CDAP - PE.2014.0277 - 2014-10-08 - X.___________ Sàrl, Y.___________ c/Service de la population (SPOP), Service de l'emploi Contrôle du marché du travail, OFFICE CANTONAL DE LA POPULATION

8 octobre 2014Français15 min

Source vd.ch

Faits

Vu les faits suivants

A.

Y._________________, né le 10 janvier 1990, est

ressortissant syrien. Entré en Suisse le 5 février 2014, il a été mis depuis

cette date au bénéfice d'un livret pour étrangers admis provisoirement (F) par

l'Office cantonal de la population et des migrations de la République et du

canton de Genève.

X.__________________ Sàrl, sise à 1.***************,

a pour but le commerce, l'importation, l'exportation, la représentation et la

distribution de matières premières et de spécialités pour l'industrie, ainsi

que de produits finis industriels.

Le 28 mai 2014, X.__________________

Sàrl a déposé auprès du Service de l'emploi, Contrôle du marché du travail et

protection des travailleurs (ci-après: le SDE), une demande de délivrance d'une

autorisation de travail en faveur de Y._________________. Il ressort de la

demande et du contrat de travail qui y était joint que X.__________________ Sàrl

engageait Y._________________ pour une durée indéterminée dès le 5 mai 2014 en

qualité de responsable de ventes. La fonction était décrite comme suit:

"Responsable de ventes des spécialités, matières premières à l'industrie,

conseils et visites aux clients, acquisitions de nouveaux clients, introduction

de nouveaux produits et tous autres travaux éventuels imposés par les

circonstances (urgences, maladie, vacances, etc…)". Concernant le temps de

travail, il était précisé qu'il serait de 20% à 50% et dépendrait de la

disponibilité de Y._________________ (qui suivait une formation), et que les

horaires et les jours de travail seraient définis ultérieurement.
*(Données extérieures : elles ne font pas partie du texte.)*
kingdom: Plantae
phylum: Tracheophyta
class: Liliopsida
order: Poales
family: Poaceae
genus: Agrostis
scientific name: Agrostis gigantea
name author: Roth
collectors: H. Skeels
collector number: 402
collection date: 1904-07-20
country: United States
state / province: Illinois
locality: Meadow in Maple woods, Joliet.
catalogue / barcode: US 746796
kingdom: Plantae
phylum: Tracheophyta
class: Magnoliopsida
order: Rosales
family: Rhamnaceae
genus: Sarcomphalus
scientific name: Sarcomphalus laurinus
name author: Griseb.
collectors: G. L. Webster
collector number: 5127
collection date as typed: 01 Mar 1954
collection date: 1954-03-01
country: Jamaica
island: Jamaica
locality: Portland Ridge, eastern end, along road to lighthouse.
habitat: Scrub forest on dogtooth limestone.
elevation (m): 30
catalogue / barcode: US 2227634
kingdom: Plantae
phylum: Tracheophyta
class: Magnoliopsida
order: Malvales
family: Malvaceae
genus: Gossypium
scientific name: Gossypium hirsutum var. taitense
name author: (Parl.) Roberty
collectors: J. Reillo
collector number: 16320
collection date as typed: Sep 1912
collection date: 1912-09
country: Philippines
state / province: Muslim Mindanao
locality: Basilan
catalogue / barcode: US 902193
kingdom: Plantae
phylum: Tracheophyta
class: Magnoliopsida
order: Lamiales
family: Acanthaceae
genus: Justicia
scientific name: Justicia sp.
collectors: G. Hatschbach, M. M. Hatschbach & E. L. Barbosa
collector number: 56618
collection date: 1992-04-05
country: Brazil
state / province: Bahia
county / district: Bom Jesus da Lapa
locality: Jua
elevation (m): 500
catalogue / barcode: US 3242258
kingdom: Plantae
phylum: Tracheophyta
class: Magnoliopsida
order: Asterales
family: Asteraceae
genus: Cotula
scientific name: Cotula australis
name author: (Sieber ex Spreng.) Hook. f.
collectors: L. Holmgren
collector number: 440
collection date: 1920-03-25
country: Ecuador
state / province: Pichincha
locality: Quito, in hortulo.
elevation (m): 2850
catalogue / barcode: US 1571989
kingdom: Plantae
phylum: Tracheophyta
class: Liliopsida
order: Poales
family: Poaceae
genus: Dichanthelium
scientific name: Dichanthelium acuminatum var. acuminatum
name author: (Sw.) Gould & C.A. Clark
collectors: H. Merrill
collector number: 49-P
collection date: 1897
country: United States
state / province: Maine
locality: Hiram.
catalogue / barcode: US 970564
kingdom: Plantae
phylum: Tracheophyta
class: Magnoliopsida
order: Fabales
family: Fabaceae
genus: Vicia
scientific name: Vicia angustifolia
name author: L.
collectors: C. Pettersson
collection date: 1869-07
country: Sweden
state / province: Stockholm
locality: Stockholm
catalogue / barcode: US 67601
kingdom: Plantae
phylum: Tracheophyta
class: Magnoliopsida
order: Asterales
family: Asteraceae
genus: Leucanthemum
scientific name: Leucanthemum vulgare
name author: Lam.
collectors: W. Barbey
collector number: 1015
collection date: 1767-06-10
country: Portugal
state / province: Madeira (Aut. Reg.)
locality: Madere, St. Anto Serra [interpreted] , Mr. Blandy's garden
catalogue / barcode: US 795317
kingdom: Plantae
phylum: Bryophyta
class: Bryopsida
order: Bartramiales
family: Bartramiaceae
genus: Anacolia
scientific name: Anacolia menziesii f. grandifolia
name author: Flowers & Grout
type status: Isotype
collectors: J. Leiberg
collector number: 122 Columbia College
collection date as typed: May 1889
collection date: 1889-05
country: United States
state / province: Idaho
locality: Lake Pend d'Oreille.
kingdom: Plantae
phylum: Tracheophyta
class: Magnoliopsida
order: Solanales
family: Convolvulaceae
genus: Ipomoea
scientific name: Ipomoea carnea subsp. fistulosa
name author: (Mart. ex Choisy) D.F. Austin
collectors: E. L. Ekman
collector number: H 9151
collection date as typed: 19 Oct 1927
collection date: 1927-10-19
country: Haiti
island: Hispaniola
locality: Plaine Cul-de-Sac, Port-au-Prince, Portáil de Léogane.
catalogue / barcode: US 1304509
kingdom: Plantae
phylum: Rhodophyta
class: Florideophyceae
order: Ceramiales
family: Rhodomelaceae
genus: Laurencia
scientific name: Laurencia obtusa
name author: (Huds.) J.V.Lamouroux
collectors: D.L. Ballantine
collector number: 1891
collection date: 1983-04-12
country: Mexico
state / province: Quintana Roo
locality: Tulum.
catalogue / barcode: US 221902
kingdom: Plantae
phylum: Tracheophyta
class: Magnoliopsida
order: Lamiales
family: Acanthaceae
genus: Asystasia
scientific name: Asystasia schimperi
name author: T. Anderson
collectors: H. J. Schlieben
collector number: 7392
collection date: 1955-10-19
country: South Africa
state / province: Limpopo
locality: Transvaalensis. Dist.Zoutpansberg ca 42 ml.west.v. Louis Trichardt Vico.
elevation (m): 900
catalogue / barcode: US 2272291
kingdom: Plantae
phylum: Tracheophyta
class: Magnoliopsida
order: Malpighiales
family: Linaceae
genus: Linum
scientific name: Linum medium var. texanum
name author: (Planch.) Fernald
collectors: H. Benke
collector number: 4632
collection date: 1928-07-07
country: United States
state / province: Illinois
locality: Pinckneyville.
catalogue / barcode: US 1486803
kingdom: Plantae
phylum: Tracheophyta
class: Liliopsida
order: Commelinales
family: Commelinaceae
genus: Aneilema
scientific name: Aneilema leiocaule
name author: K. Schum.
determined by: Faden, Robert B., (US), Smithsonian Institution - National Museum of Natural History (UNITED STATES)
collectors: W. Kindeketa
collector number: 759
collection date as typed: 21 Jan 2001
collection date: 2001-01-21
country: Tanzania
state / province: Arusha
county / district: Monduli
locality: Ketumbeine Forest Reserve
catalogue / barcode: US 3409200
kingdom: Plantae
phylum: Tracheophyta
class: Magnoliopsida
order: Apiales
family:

Le salaire

mensuel, qui se montait à 2'500 fr. pour un travail à 50% (sans treizième

salaire), serait calculé au prorata des heures de travail effectuées.

B.

Par décision du 17 juin 2014, le SDE a refusé

d'autoriser Y._________________ à travailler pour X.__________________ Sàrl, au

motif que les requérants d'asile ou les étrangers admis à titre provisoire

enregistrés dans un autre canton n'étaient en principe pas autorisés à exercer

une activité lucrative dans le canton de Vaud pendant la durée de la procédure

d'obtention de l'asile ou durant l'admission provisoire.

C.

Le 10 juillet 2014, X.__________________ Sàrl et,

le 11 juillet 2014, Y._________________ ont interjeté recours contre la

décision du SDE auprès de la Cour de droit administratif et public du Tribunal

cantonal (CDAP), en concluant à sa réforme en ce sens que Y._________________

soit autorisé à travailler pour X.__________________ Sàrl. Les deux recours,

d'abord enregistrés séparément sous les numéros PE.2014.0277 et PE.2014.0282,

ont été joints le 22 juillet 2014.

Dans son recours, Y._________________

a expliqué qu'il entendait poursuivre les études universitaires en chimie

entreprises en Syrie qu'il avait dû interrompre lors de son départ de ce pays

et que, dans ce but, il avait requis de pouvoir intégrer, lors de la prochaine

rentrée universitaire, l'université de Genève afin d'obtenir un Master en

chimie. Il a fait valoir que travailler à temps partiel auprès de X.__________________

Sàrl lui permettrait à la fois de rester dans son domaine et de renforcer son

niveau de français. Il a produit les relevés de salaire perçus en mai et juin

2014, dont il ressort que, chacun de ces mois, X.__________________ Sàrl lui a

versé un salaire brut de 2'500 fr. (soit un salaire net de 2'061 fr. 05).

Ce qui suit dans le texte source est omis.